Doesn't this require checking for alignment at runtime?
Only if you do things that are alignment-sensitive.
That said, while it is formally allowed AFAIK, it probably occurs rarely
so potential issues (if any) are probably not surfaced.
Best regards
Antoine.
Best,
Jorge
On Tue, Aug 2, 2022 at 6:59 PM Antoine Pitrou <anto...@python.org> wrote:
Hi Jorge,
So there are two aspects to the answer:
- ideally, the C++ implementation also works on non-aligned data (though
this is poorly tested, if any)
- when mmap'ing a file, you should get a page-aligned address
As for int128 and int256, these usually don't exist at the hardware
level anyway, so implementing those reads as a combination of 64-bit
reads shouldn't hurt performance-wise.
More generally, I don't know about Rust but in C++ unaligned access
would be made UB-safe by using the memcpy trick, which is correctly
optimized by production compilers:
https://github.com/apache/arrow/blob/master/cpp/src/arrow/util/ubsan.h#L55-L69
Regards
Antoine.
Le 01/08/2022 à 18:55, Jorge Cardoso Leitão a écrit :
Hi,
I am trying to follow the C++ implementation with respect to mmap IPC
files
and reading them zero-copy, in the context of reproducing it in Rust.

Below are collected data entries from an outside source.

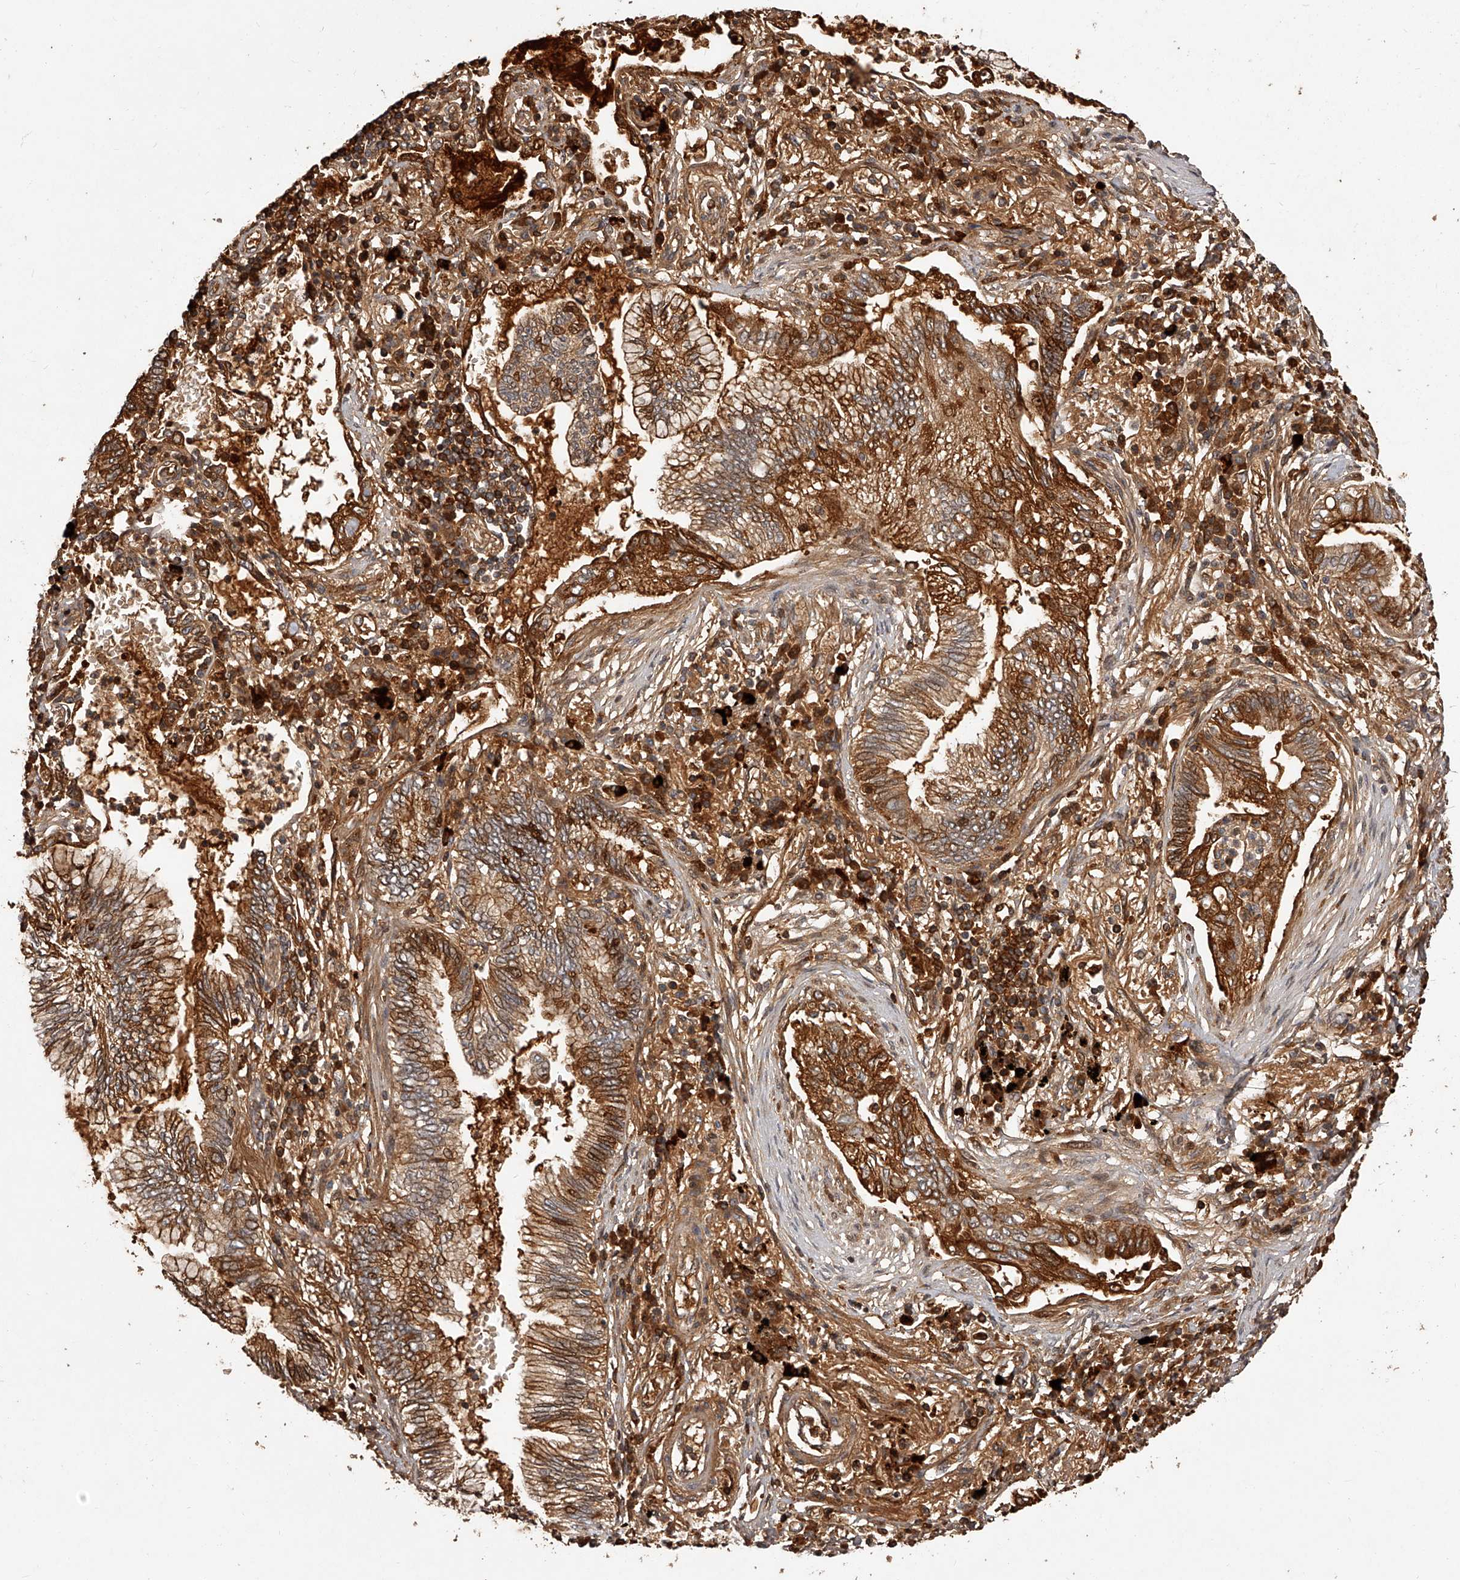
{"staining": {"intensity": "strong", "quantity": ">75%", "location": "cytoplasmic/membranous"}, "tissue": "bronchus", "cell_type": "Respiratory epithelial cells", "image_type": "normal", "snomed": [{"axis": "morphology", "description": "Normal tissue, NOS"}, {"axis": "morphology", "description": "Adenocarcinoma, NOS"}, {"axis": "topography", "description": "Bronchus"}, {"axis": "topography", "description": "Lung"}], "caption": "This histopathology image shows immunohistochemistry staining of unremarkable bronchus, with high strong cytoplasmic/membranous positivity in approximately >75% of respiratory epithelial cells.", "gene": "CRYZL1", "patient": {"sex": "female", "age": 70}}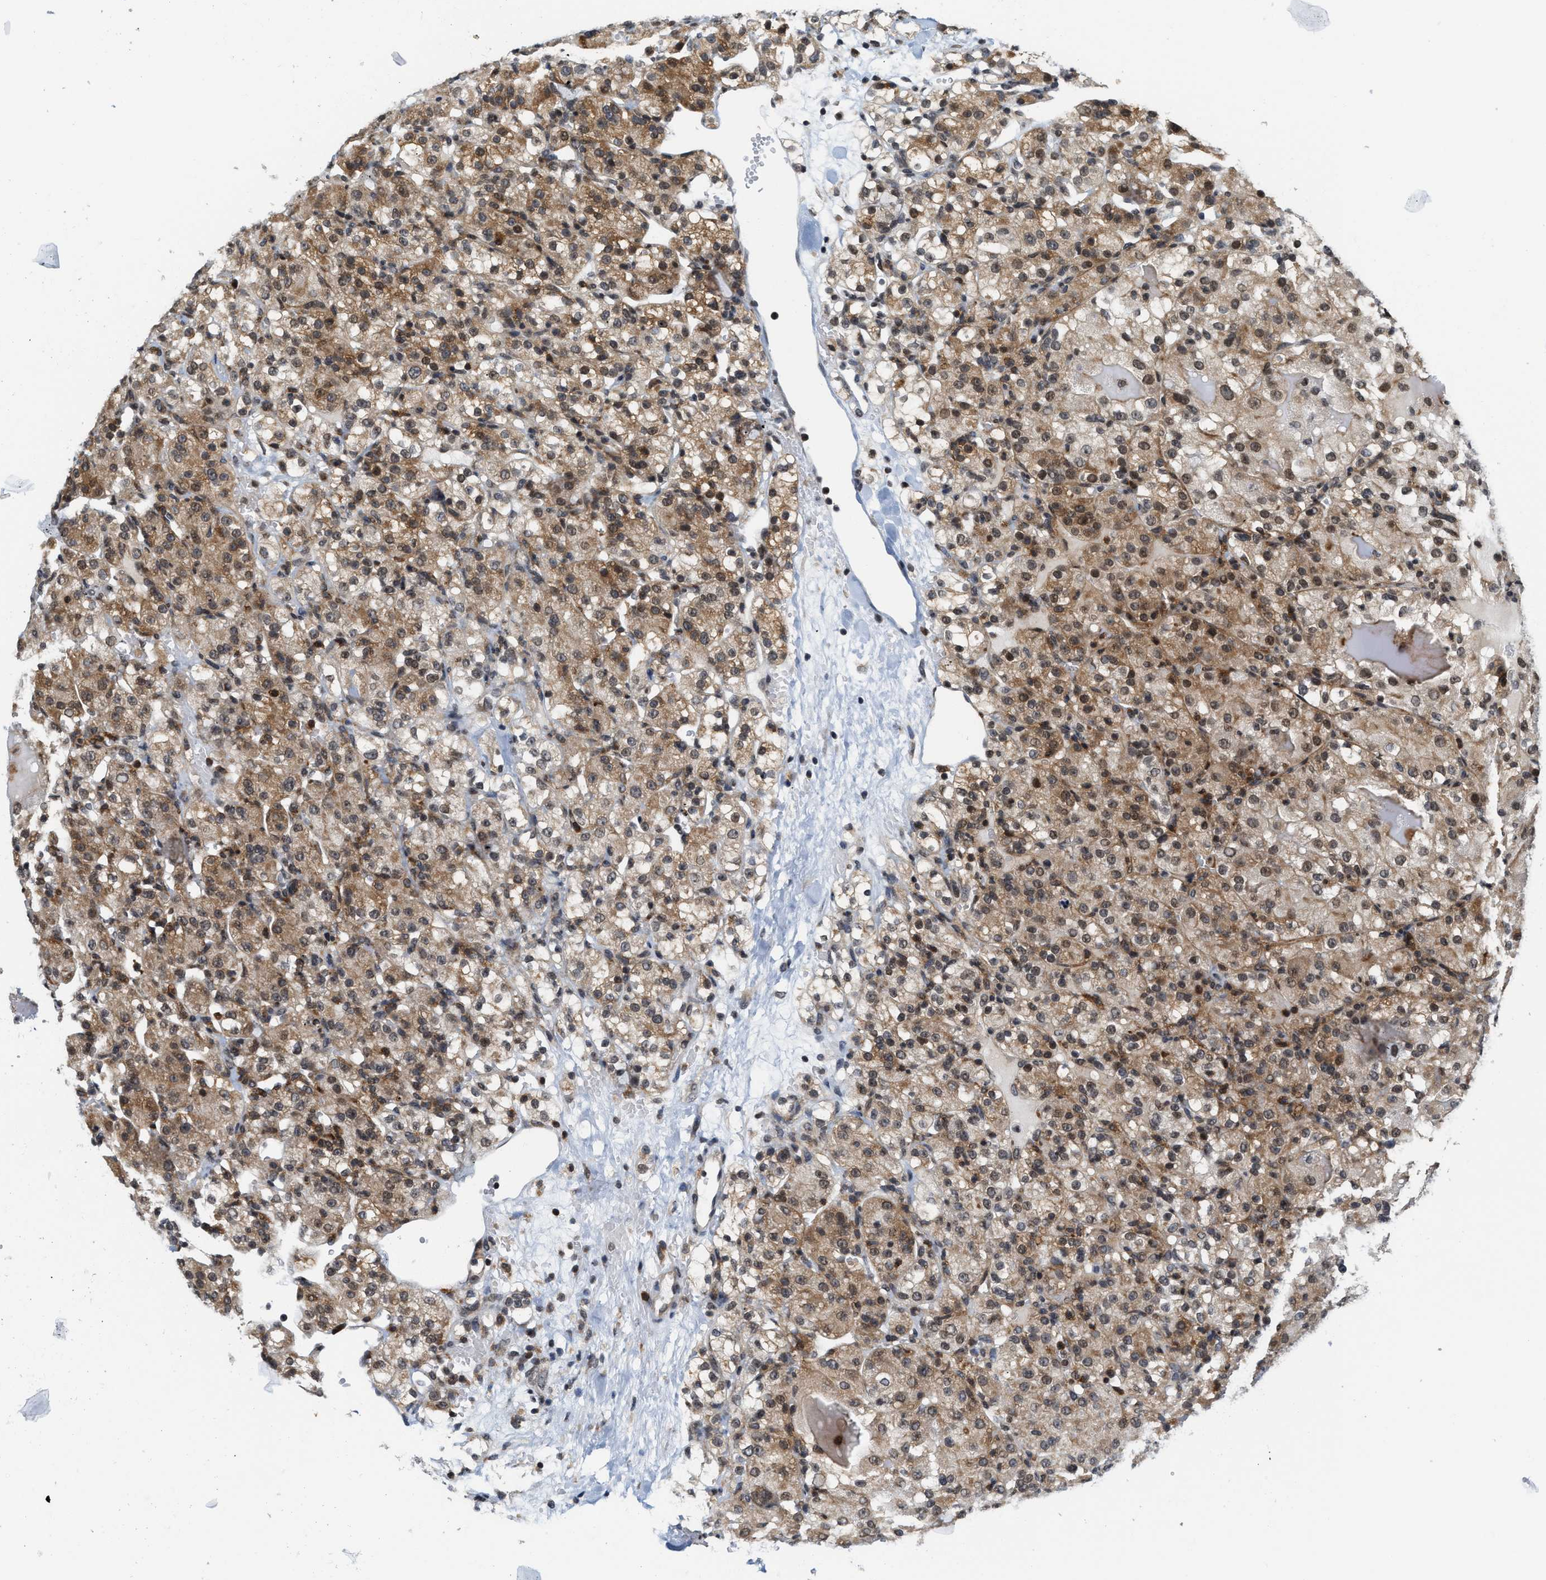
{"staining": {"intensity": "moderate", "quantity": ">75%", "location": "cytoplasmic/membranous,nuclear"}, "tissue": "renal cancer", "cell_type": "Tumor cells", "image_type": "cancer", "snomed": [{"axis": "morphology", "description": "Normal tissue, NOS"}, {"axis": "morphology", "description": "Adenocarcinoma, NOS"}, {"axis": "topography", "description": "Kidney"}], "caption": "A brown stain labels moderate cytoplasmic/membranous and nuclear expression of a protein in renal adenocarcinoma tumor cells.", "gene": "ANKRD6", "patient": {"sex": "male", "age": 61}}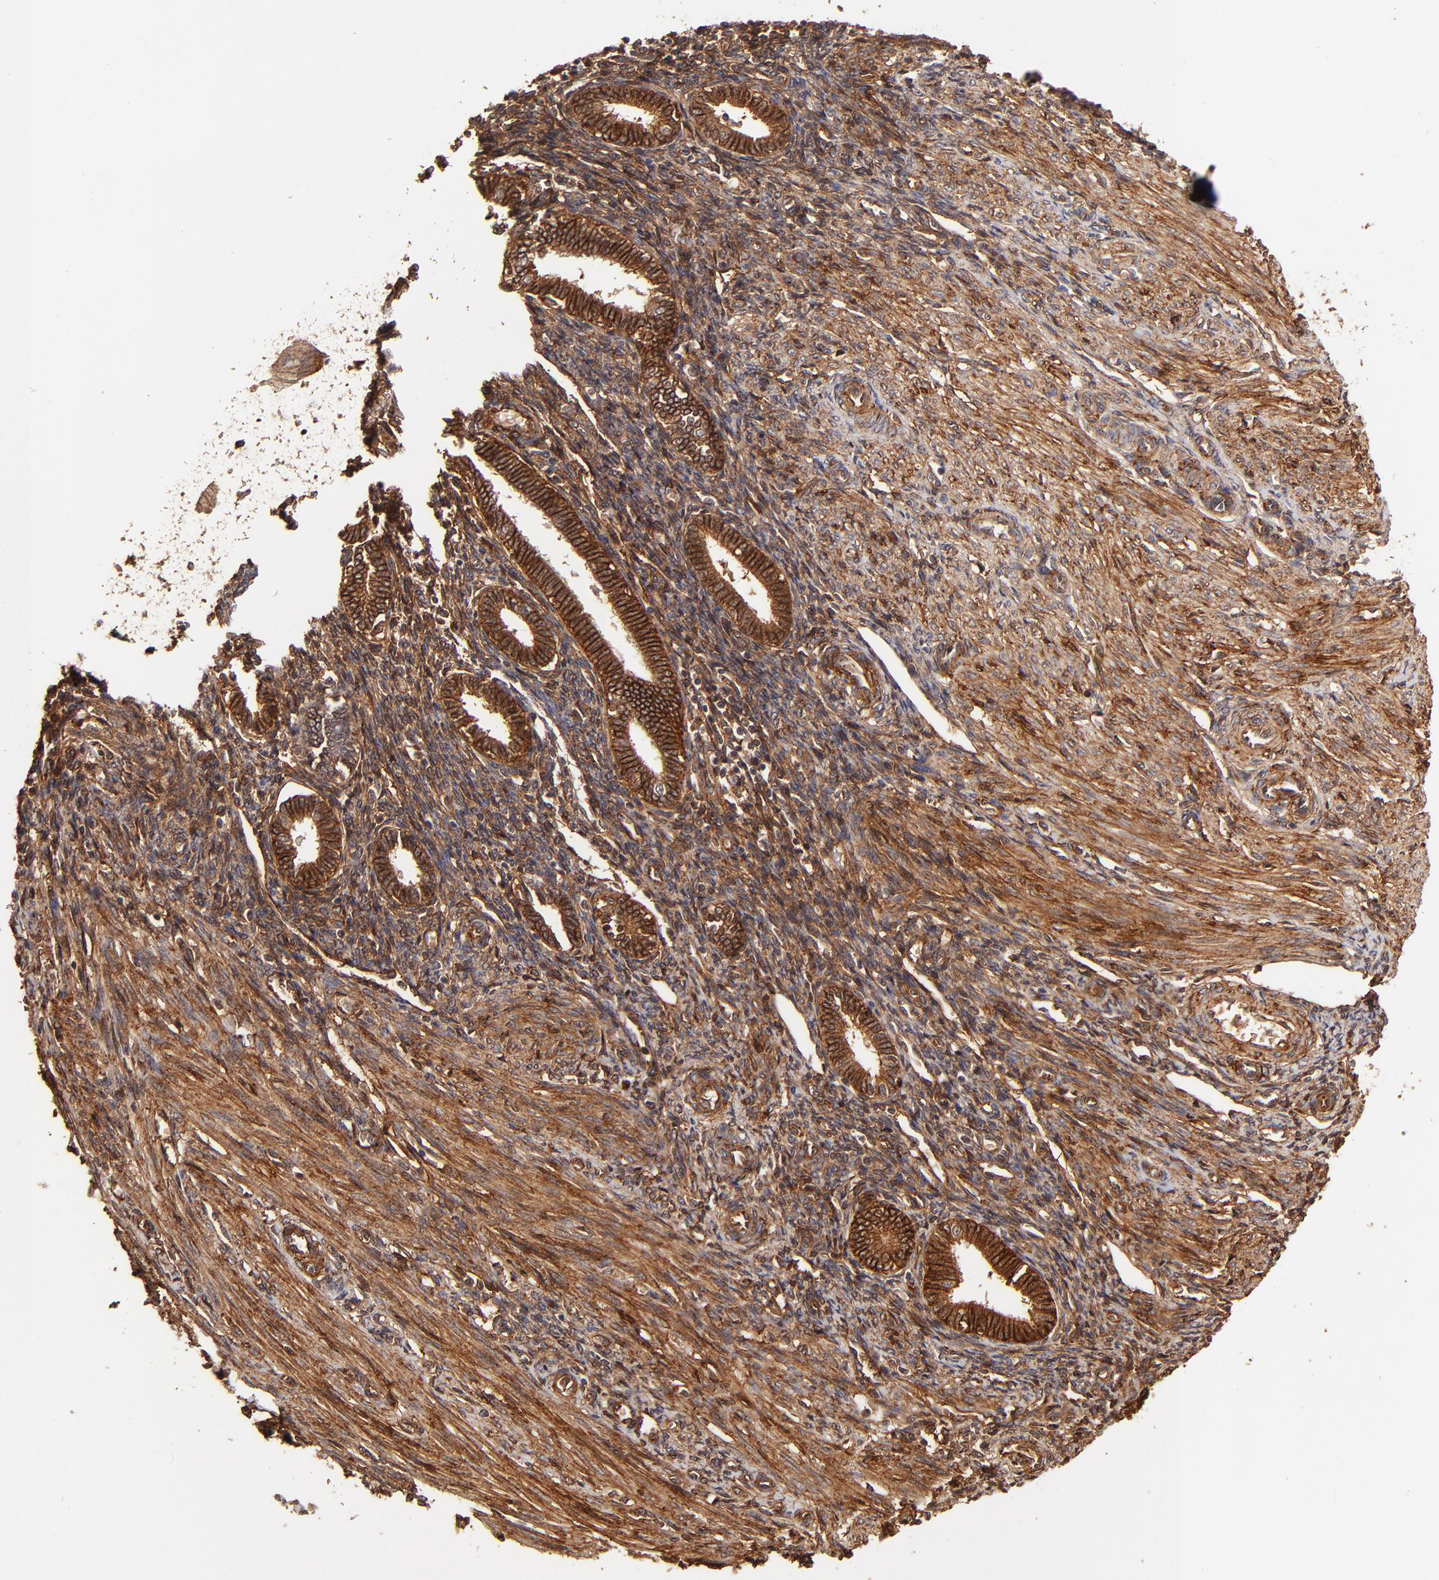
{"staining": {"intensity": "moderate", "quantity": ">75%", "location": "cytoplasmic/membranous"}, "tissue": "endometrium", "cell_type": "Cells in endometrial stroma", "image_type": "normal", "snomed": [{"axis": "morphology", "description": "Normal tissue, NOS"}, {"axis": "topography", "description": "Endometrium"}], "caption": "A photomicrograph showing moderate cytoplasmic/membranous expression in about >75% of cells in endometrial stroma in normal endometrium, as visualized by brown immunohistochemical staining.", "gene": "ITGB1", "patient": {"sex": "female", "age": 27}}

My understanding from reading the source code is that we essentially:
* identify the memory regions (offset and length) of each of the buffers,
via IPC's flatbuffer "Node".
* cast the uint8 pointer to the corresponding type based on the datatype
(e.g. f32 for float32)
I am struggling to understand how we ensure that the pointer is aligned
[2,3] to the type (e.g. f32) so that the uint8 pointer can be safely
casted
to it.
In other words, I would expect mmap to work when:
* the files' bit padding is 64 bits
* the target type is <= 64 bits
However,
* we have types with more than 64 bits (int128 and int256)
* a file can be 8-bit aligned
The background is that Rust requires pointers to be aligned to the type
for
safe casting (it is UB to read unaligned pointers), and the above
naturally
poses a challenge when reading i128, i256 and 8-bit padded files.
Best,
Jorge
[1] https://github.com/apache/arrow/blob/master/cpp/src/arrow/io/file.cc
[2] https://en.wikipedia.org/wiki/Data_structure_alignment
[3] https://stackoverflow.com/a/4322950/931303